Hacker News new | ask | show | jobs
by rsolva 28 days ago
In our company of 24 employees, we get by with two DGX Sparks. We don't use AI heavily, but each Spark can serve about 6-8 concurrent requests with a full context lenght of 256k, which is decent. We get about ~35 t/s depending on the model we use (currently Qwen3.5 122B A10B and Qwen3 Coder Next), but we might set up a smaller model too for simpler tasks.

This works for us and will work for years to come. It is not SOTA, but it works darn well for our purposes, and we control the compute and data flowing through it, so totally worth it.

2 comments

That's pretty nice actually, how much KV cache does that model require at full context? That tends to be the main limit to running concurrent requests locally, there's KV quantization but it has outsized negative impact on model quality.
I have experimented with both q8 and q4 for KV cache. I can't find any difference between q8 and fp16, but q4 suffers more when the context grows. q8 seems like a good compromise and gives us enough ctx for about 6-8 concurrent, full context sessions. But we have not fully tested those limits yet, as the context windows rarely reach the limit.
This is pretty cool. How would you say that these open models compare to SOTA on coding tasks? I pay $200/mo for Claude Max but honestly this sounds way more fun.
Nowadays I use our local setup 95% of the time, but it is not that long since that flipped for me personally.

Context: I have a $20 Claude Code subscription, and have used it for a handfull of small-ish projects the last year, in parallel with local models on my AMD 9700XTX (24GB) at home. Mostly Ministral 14B and more recently Qwen3.6 27B Dense 4q.

Historically, the tooling (interferens engines and harness) has been the biggest challenge when using local models, a lot of the benefits from Claude Code was a rather unified and well oiled agent system. Local setups often bring with them sutle incompatibilities between models, inference engines and agent systems that are not obvious from initial testing, but cause trouble on projects larger than a couple of files.

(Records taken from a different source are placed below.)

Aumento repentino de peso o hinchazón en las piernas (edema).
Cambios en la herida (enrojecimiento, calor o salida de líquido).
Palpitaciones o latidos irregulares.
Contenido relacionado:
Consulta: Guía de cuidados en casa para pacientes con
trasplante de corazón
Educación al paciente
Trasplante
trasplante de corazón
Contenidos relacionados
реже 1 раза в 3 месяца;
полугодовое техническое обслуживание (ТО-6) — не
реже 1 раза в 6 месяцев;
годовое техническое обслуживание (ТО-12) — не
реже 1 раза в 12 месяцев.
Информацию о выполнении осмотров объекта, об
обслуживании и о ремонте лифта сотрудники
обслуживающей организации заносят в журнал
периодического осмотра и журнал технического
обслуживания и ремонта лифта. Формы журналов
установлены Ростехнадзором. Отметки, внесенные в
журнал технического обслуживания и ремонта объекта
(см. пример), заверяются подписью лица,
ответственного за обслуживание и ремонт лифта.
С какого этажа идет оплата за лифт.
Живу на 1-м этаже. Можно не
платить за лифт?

The Spark setup at work is now at a point where I do not miss Claude, like at all. A big part of this is the harness and the tools available to the agent, most critically a good tool for searching online. I use my Kagi subscription to allow the models to fetch up-to-date information, and the Kagi MCP I use also has a summarizer which is very helpful in avoiding rapidly filling up the context window.

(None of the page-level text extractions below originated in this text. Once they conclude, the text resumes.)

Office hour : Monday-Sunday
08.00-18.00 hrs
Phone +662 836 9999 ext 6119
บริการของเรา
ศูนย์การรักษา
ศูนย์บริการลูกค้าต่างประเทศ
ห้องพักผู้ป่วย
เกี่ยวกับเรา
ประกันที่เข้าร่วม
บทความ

I mostly use Zed and it's native agent, which only recently got muuuch better, and on the terminal I use Pi with a minimal selection of extensions (currently pi-kagi-search, pi-smart-fetch, pi-btw and pi-diffloop). I also have Pi in Zed via the ACP, but it does not work so well with some of the extensions, especially the lack of a built-in permission system is a problem, when YOLO-mode is the only mode :)

Honestly, as long as you have a model that is decent at tool calling, your good. Having a solid and stable frame around your model makes a huge difference. The only caveat in all of this is that I spend most of my time on smaller projects and debugging on linux base systems, not huge and complex code bases, so your mileage might vary.

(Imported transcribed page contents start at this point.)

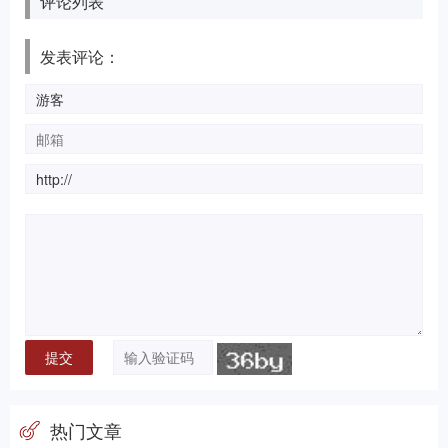
评论列表
发表评论：
热门文章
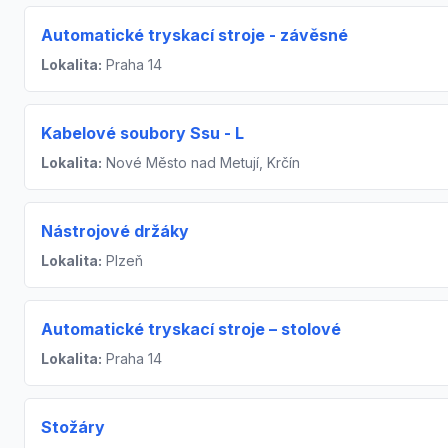
Automatické tryskací stroje - závěsné
Lokalita:
Praha 14
Kabelové soubory Ssu - L
Lokalita:
Nové Město nad Metují, Krčín
Nástrojové držáky
Lokalita:
Plzeň
Automatické tryskací stroje – stolové
Lokalita:
Praha 14
Stožáry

The next phase at work is to set up a chatGPT-like webinterface, and so far LibreChat is at the top of my shortlist. We had OpenWebUI for a while, but it is so bad at using MCP tools that it is practically non-functional for us. LibreChat is a bit more work to set up, but the interface and it's MCP story is much more solid. The goal is to plug in our internal helpdesk, docs and task manager system to LibreChat via MCPs to give us a quick way to query and gather information that is currently very time consuming to do on your own.